Yesterday I actually had an important errand that had to be done that day: Ellie had a bridal shower to attend that night and between all the Vital Supplies and rummage sale goodies we’ve had to sift through, we haven’t had time to buy a gift yet. I planned a wondrous afternoon trip for Abbie and I to the nearby mall to search for the perfect shower gift, “perfect” defined as “the item that comes closest to without exceeding $X on their gift registry at the mall-based big box store.” While in the big box store I could buy my Vital Supplies, cat litter among other things in this case, and then spend the rest of the afternoon blissfully playing in the mall playground until I had to take care of other things at 4:20, specifically head home to make dinner and prepare the present for the shower. The past two days she had only napped about 90 minutes, so I anticipated this pattern continuing for another day, giving us a solid couple hours to spend at the mall. When 2pm hit and she was still asleep, I expected to hear her rustling at any second. I checked the internet for a while, and when 2:30pm passed, I started eliminating potential stops in the mall; I wouldn’t be purchasing any books or obscenely large frosted cookies on this trip. At 3pm, Ellie called to see what I bought. That, and her job was driving her crazy and she needed to talk to someone who was dealing with even more whining. I told her I hadn’t even left the house yet since Abbie was still asleep, but she could be assured that I would find the nicest gift possible selling for under $X.

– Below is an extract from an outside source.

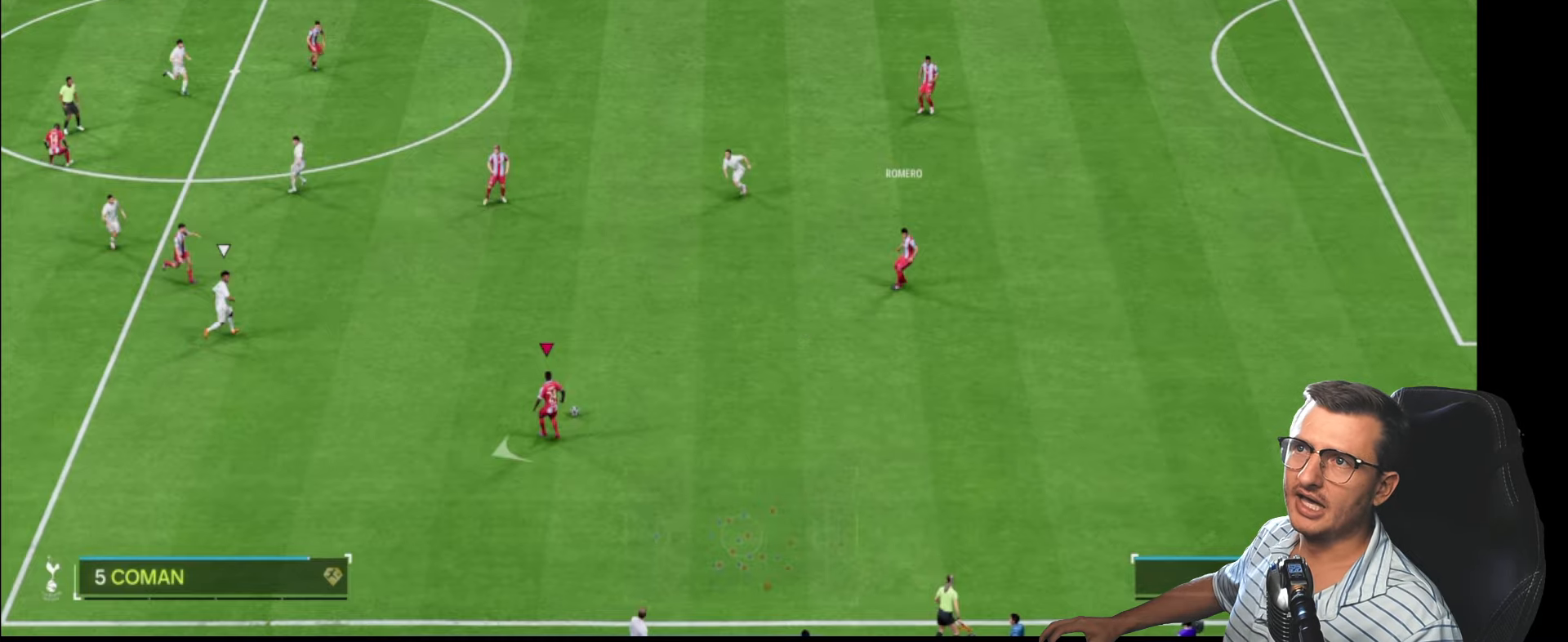
{"buttons": [], "left_stick": "down-left", "right_stick": "center", "events": []}
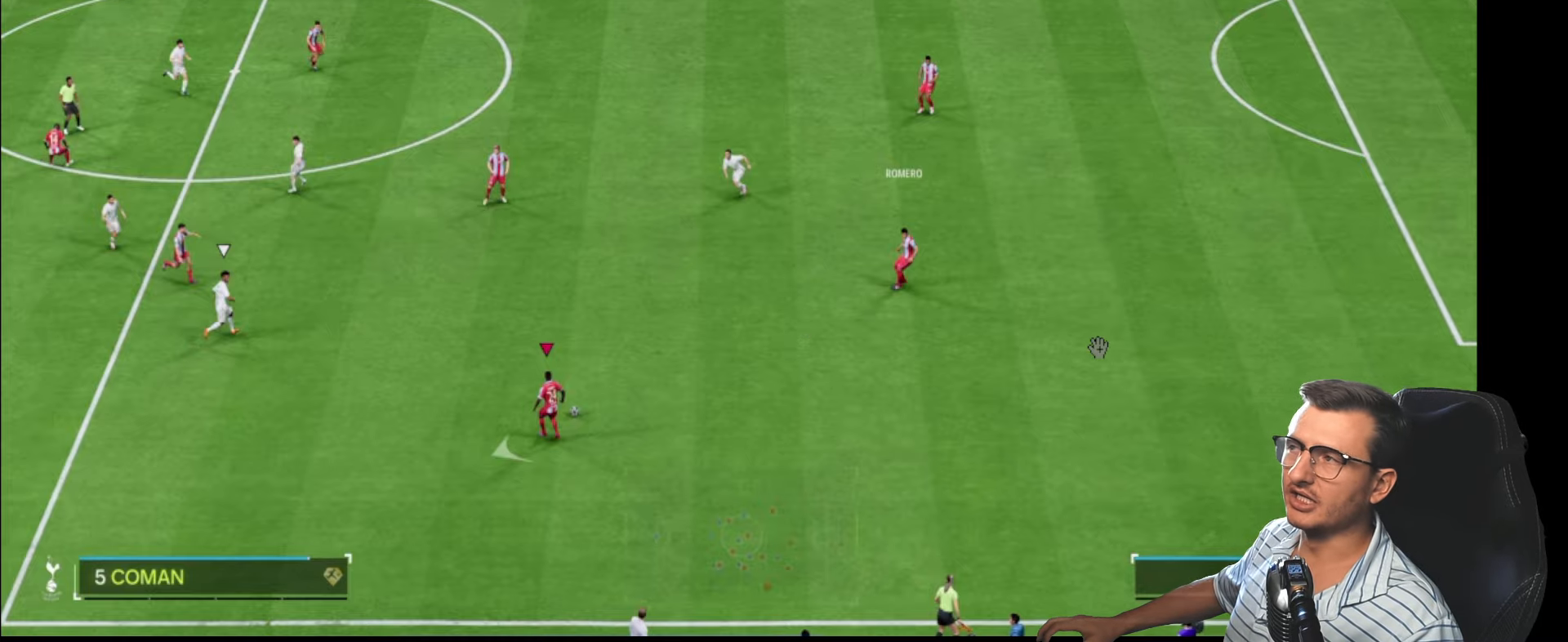
{"buttons": [], "left_stick": "down-left", "right_stick": "center", "events": [[167, "SQUARE", "down"], [200, "CROSS", "down"], [200, "L2", "down"], [317, "SQUARE", "up"], [333, "CROSS", "up"], [350, "L2", "up"]]}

Finally around 3:15pm, after a three-plus-hour nap that would make our cats jealous, Abbie woke up. The dog helped wake her by barking ferociously at a suspicious plastic bag blowing past the house, which could be the first time I haven’t wanted to kill the dog in such a situation. I scrambled to fill her with a super late lunch, waited the requisite five minutes for her post-lunch poop to change her diaper, and threw her in the car. Our leisurely afternoon at the mall had turned into a half-hour sprint through the big box store. Just to ensure that we moved quickly, I left her diaper bag filled with all manner of Abbie entertainment in the car, making her boredom-induced whining a constant reminder that I needed to move. I found a gift, found a card, found the cat litter, and found an empty checkout lane. It was good that the lane was wide open because the time was already 4:20, and you know what 4:20 means. I need to head home to make supper.
3 Comments:
I was a fan of Steve Carell, but I didn't start watching The Daily Show much till about a year before craiggers left. I must say though Carell's interview with Jon Stewart was pretty funny.
By Anonymous, at 10:41 PM
BTW, I thought you were allergic to cats.
By Anonymous, at 10:43 PM
I did see the Carell interview today, and found it, um, unique. Pretty funny. BTW, I guess I'm just allergic to your cat.